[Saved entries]
- - - -

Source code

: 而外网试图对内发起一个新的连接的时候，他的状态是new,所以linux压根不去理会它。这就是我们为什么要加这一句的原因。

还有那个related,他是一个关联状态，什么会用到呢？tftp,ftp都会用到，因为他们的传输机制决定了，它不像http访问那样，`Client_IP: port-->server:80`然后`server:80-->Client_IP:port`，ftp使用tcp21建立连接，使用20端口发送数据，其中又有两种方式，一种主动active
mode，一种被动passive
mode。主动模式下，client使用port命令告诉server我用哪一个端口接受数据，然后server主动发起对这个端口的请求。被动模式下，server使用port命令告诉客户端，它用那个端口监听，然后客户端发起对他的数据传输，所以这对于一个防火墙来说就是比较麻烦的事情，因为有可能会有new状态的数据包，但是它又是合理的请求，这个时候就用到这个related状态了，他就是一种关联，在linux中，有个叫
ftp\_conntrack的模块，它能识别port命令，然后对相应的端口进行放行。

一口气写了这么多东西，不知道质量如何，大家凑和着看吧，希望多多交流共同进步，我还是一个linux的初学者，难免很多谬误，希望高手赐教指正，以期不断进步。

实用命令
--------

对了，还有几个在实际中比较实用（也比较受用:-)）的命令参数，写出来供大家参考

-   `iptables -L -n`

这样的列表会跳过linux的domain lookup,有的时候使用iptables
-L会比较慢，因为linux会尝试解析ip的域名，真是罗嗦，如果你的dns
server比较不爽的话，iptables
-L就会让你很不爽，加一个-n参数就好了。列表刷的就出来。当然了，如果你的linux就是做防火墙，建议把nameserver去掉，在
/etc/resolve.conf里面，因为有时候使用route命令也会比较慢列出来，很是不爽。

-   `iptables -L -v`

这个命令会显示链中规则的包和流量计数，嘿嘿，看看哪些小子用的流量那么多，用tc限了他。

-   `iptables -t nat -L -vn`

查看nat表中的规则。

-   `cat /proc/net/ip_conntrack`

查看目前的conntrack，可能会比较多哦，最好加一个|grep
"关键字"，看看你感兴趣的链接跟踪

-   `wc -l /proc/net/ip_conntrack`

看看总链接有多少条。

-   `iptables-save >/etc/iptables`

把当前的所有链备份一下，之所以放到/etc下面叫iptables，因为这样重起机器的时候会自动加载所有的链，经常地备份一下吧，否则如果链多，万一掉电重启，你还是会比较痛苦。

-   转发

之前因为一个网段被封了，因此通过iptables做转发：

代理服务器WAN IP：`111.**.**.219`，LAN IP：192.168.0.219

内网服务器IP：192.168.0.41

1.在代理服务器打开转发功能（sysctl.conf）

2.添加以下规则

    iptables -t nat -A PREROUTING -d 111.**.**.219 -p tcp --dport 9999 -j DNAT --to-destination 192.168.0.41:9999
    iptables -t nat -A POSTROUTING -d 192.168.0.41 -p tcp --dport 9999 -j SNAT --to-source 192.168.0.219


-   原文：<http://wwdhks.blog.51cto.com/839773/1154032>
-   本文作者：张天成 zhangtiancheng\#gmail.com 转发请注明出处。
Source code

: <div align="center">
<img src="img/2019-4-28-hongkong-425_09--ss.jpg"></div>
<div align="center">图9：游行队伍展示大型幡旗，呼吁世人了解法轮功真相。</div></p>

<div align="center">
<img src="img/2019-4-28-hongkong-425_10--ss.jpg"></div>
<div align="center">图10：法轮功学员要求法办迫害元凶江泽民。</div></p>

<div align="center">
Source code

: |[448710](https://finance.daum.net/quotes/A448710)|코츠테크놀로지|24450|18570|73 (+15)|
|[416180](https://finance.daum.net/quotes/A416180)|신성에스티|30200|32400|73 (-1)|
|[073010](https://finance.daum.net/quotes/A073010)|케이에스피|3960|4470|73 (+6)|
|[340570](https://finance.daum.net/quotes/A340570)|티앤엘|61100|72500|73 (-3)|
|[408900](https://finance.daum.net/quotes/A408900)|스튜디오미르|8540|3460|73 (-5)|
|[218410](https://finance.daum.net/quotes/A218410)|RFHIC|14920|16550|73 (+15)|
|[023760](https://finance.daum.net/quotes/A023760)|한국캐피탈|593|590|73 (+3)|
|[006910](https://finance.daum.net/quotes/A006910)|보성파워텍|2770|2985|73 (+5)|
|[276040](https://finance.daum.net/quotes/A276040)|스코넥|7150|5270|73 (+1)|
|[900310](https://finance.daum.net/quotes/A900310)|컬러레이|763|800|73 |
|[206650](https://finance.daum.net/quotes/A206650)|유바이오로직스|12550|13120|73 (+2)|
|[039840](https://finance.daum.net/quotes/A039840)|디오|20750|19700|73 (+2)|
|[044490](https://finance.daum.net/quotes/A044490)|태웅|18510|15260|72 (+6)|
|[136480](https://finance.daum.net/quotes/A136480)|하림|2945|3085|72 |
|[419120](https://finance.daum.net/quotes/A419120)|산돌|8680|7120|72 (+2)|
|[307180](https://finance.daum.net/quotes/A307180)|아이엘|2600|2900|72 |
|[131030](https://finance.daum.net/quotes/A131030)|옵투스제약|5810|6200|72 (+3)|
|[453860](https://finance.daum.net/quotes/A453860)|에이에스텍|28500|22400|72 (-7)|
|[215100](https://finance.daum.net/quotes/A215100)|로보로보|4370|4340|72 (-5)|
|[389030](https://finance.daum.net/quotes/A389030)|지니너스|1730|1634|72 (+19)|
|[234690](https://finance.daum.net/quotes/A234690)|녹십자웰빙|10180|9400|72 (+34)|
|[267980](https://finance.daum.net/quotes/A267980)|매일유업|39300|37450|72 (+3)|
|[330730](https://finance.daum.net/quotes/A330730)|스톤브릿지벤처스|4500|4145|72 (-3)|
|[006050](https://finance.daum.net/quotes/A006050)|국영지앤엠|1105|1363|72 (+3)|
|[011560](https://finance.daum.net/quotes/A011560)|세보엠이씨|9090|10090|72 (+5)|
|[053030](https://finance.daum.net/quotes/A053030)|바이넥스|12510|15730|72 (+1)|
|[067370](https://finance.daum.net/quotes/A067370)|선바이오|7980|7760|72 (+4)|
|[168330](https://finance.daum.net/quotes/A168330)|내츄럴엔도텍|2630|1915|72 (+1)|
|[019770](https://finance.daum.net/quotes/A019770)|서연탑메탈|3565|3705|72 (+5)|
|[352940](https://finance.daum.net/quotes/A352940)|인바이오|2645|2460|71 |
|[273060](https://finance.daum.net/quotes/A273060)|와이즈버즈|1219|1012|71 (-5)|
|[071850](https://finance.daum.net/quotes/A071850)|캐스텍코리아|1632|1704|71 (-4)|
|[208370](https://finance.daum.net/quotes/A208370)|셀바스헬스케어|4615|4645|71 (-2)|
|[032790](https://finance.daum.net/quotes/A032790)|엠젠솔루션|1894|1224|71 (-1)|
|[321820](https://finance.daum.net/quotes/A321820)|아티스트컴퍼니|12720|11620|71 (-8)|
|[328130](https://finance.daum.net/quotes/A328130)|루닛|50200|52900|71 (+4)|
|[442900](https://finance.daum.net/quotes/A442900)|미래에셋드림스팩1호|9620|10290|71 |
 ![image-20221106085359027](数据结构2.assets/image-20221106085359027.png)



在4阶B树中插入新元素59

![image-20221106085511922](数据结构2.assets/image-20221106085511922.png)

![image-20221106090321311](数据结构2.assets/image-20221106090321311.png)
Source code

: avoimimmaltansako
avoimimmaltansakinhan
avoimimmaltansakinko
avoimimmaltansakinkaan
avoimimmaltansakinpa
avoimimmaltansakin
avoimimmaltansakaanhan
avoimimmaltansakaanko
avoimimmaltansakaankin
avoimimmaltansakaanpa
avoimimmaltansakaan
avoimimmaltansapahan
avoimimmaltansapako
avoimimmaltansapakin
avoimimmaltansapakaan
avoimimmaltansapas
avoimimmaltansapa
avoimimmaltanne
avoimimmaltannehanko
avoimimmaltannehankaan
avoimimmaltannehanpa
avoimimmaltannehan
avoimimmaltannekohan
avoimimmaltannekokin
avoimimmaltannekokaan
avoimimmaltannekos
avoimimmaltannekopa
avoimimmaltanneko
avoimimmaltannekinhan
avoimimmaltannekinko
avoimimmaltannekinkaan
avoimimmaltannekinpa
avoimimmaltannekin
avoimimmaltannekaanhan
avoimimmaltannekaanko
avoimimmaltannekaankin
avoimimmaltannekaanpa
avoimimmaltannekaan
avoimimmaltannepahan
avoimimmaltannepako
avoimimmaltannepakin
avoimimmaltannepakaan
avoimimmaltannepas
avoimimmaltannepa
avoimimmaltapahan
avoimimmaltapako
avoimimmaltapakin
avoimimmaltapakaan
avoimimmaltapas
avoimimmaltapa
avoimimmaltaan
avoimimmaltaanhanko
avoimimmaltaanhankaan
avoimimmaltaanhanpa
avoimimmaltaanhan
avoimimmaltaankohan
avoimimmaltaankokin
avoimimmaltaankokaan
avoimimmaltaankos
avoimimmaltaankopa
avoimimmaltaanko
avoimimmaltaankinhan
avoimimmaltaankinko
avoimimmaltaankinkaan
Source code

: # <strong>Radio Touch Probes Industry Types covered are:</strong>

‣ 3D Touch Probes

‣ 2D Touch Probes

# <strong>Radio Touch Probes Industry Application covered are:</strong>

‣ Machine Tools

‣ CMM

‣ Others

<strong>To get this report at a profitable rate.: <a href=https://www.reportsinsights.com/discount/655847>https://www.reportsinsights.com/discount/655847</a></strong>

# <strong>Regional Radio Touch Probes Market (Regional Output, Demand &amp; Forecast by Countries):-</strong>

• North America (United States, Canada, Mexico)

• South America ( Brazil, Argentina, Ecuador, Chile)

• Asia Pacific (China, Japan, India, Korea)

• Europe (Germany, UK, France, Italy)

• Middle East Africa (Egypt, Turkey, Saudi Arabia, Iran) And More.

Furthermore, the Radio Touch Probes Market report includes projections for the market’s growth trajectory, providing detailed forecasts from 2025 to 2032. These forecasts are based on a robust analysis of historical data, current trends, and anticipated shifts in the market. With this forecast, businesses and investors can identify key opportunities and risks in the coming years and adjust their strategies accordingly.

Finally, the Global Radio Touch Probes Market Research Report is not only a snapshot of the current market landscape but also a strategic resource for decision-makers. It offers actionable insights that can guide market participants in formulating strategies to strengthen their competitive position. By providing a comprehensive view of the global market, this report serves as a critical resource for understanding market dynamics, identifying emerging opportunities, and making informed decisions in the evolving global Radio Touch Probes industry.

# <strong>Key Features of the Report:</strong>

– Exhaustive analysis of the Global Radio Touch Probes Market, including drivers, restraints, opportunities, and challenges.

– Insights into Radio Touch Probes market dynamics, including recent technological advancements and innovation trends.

- - - -

Can you express the lines of the entries starting at the one containing "# <strong>Regional Radio" and ending at the one containing "Iran) And More." as a JSON list of strings, one string per line, with blank lines left out?

[
  "# <strong>Regional Radio Touch Probes Market (Regional Output, Demand &amp; Forecast by Countries):-</strong>",
  "• North America (United States, Canada, Mexico)",
  "• South America ( Brazil, Argentina, Ecuador, Chile)",
  "• Asia Pacific (China, Japan, India, Korea)",
  "• Europe (Germany, UK, France, Italy)",
  "• Middle East Africa (Egypt, Turkey, Saudi Arabia, Iran) And More."
]